Jackson took issue with these claims.
“I can only speak for Black Joy, but … we spend a lot of our time loving on our community,” she said. “We spend a lot of time doing mutual aid. We’ve spent a lot of time again spreading joy.”
She said she herself has been assaulted by people following right-wing ideology — the same type of people she believes will be attending the rally.

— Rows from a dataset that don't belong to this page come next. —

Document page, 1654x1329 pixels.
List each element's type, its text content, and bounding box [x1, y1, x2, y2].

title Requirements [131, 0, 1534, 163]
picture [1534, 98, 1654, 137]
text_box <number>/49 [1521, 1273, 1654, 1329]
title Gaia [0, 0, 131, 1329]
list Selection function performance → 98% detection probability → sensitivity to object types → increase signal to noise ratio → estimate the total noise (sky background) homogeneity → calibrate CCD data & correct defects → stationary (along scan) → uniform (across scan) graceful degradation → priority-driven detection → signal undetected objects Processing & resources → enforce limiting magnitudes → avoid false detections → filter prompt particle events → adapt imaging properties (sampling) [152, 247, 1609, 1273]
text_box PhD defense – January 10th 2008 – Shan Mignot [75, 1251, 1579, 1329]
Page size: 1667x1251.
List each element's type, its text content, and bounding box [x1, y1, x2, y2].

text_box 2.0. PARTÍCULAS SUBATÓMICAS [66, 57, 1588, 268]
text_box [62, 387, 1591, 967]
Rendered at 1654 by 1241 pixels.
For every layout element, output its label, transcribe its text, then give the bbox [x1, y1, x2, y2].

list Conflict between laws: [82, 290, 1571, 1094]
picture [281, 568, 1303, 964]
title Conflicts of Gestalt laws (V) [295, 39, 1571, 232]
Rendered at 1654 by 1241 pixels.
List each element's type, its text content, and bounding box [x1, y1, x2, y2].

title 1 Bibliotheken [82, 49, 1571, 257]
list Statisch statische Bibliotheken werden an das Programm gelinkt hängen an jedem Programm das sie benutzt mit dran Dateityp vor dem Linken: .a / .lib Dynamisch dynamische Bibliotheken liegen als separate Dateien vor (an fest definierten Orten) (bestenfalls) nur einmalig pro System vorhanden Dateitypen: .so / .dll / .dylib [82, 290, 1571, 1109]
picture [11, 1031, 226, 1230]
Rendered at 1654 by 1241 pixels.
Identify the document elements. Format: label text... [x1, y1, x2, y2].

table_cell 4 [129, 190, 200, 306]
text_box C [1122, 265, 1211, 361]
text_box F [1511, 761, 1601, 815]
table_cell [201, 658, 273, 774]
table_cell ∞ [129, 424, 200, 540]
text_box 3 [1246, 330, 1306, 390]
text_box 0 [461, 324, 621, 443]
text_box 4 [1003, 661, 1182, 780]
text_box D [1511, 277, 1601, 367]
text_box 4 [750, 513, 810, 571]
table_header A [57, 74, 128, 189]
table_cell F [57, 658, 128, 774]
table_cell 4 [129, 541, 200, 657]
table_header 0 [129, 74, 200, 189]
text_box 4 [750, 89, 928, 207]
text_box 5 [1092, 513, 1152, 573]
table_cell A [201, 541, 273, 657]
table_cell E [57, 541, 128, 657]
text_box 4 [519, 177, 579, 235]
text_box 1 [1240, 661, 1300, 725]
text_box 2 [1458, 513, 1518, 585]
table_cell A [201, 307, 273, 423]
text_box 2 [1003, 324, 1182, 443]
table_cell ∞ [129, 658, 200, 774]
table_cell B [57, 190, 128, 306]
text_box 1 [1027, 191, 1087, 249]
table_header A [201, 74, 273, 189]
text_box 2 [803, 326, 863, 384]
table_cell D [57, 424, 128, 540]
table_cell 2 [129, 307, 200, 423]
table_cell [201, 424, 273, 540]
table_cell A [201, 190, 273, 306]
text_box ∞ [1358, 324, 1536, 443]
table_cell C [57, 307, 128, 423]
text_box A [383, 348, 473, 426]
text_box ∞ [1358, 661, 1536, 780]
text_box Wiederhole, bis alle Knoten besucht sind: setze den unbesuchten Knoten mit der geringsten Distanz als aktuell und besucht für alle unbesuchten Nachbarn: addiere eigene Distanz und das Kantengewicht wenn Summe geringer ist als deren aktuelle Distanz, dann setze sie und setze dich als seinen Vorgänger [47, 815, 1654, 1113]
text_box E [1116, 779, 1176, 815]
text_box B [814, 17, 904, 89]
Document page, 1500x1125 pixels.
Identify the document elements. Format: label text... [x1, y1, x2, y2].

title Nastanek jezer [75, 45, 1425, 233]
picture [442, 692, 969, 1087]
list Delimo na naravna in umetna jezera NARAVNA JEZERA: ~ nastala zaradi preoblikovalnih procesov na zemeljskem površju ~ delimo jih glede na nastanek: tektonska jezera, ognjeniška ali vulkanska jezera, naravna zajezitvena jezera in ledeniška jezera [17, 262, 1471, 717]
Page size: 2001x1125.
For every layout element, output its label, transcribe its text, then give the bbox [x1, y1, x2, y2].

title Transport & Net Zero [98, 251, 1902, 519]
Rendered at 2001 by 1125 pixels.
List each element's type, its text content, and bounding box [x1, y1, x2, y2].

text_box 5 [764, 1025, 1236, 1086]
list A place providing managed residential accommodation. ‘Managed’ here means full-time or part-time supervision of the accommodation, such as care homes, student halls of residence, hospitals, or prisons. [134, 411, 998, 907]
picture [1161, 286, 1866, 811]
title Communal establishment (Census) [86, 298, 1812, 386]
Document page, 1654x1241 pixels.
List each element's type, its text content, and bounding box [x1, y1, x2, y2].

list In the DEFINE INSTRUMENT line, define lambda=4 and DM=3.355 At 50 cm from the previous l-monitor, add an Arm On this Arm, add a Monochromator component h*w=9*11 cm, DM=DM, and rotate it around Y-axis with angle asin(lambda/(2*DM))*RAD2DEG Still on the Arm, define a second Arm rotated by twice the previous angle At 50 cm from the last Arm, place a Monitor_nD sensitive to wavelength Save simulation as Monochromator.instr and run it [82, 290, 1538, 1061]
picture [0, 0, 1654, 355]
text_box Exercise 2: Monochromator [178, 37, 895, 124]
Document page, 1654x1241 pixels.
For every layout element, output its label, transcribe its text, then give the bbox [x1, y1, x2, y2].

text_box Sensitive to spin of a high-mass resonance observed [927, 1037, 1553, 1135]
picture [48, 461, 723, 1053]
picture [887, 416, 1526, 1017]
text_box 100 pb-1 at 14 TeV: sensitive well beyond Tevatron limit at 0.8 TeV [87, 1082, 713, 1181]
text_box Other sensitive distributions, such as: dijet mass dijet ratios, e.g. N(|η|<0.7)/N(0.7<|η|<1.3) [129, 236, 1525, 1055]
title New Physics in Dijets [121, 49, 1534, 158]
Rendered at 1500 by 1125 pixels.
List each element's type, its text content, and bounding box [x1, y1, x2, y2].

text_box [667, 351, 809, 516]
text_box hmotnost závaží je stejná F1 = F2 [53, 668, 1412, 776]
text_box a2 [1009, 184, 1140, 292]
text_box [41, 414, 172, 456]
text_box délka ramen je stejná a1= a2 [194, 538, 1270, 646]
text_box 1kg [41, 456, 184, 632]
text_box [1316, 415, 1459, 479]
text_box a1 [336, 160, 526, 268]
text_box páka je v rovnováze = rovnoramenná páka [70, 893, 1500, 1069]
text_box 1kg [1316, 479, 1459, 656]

“You can hate me, but you can hate me from over there,” Jackson said. “I don’t want it in my community. I don’t want to have to avoid it. I don’t want to have to feel unsafe.”
The community has overwhelmingly said it doesn’t want it here, she said.
“The reality of it is black and brown folks deserve to feel safe,” she said. “And when these types of things come into town, and when these types of things come into play, we are not.”